Considering that the state is just emerging from years of deep budget cuts, the new funding is remarkable both for what it says about our economic recovery and the potential of the project.
The funds are meant to complement the huge federal Brain Research through Advancing Innovative Neurotechnologies (BRAIN) Initiative announced by President Obama last year.
UC San Diego scientist Ralph Greenspan has been pivotal in generating both projects.

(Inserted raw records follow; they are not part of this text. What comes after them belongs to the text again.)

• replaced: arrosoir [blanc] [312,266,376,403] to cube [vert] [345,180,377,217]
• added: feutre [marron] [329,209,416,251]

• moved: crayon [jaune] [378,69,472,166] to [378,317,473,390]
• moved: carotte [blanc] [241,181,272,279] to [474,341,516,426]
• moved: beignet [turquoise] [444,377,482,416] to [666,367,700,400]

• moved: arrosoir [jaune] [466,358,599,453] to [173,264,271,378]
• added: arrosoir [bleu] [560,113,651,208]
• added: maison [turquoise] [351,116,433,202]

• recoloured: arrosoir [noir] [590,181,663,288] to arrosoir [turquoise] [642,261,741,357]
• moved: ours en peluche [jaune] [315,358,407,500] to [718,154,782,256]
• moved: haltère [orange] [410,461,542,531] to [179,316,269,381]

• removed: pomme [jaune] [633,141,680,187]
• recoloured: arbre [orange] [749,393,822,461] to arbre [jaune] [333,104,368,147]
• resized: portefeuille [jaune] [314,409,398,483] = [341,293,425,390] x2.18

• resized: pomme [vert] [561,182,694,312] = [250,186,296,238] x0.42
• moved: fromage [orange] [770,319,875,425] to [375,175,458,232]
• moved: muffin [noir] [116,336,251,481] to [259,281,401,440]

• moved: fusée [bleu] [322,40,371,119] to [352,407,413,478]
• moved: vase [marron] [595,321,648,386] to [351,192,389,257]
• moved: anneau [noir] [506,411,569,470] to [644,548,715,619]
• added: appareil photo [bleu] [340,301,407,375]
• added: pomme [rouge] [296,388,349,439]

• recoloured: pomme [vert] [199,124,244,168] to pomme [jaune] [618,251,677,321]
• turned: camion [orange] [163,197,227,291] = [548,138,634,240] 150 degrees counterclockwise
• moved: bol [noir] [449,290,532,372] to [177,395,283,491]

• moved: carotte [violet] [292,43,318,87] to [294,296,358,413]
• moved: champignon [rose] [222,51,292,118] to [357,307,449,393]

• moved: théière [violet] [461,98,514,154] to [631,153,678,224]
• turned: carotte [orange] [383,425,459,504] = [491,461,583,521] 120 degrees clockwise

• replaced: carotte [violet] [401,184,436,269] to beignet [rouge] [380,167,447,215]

He's director of the Center for Brain Mapping Activity and associate director of the Kavli Institute for Brain and Mind.
Greenspan said from giving us the ability to understand what the brain does and how it does it, to understanding how learning and memory occurs and how we experience emotions, the project will enable scientists to see more clearly what goes on in the brain.
“For psychiatric disease, it will be our first glimpse into what is truly going wrong with those diseases... for diseases like Alzheimer’s and Parkinson’s, it will give you the first possible hint that something is going wrong,” Greenspan said.
Brain mapping involves gathering real-time images and data based on the dynamic activity of the brain. By subjecting an individual to a variety of conditions while monitoring the brain activity, neuroscientists can determine how different regions of the brain function.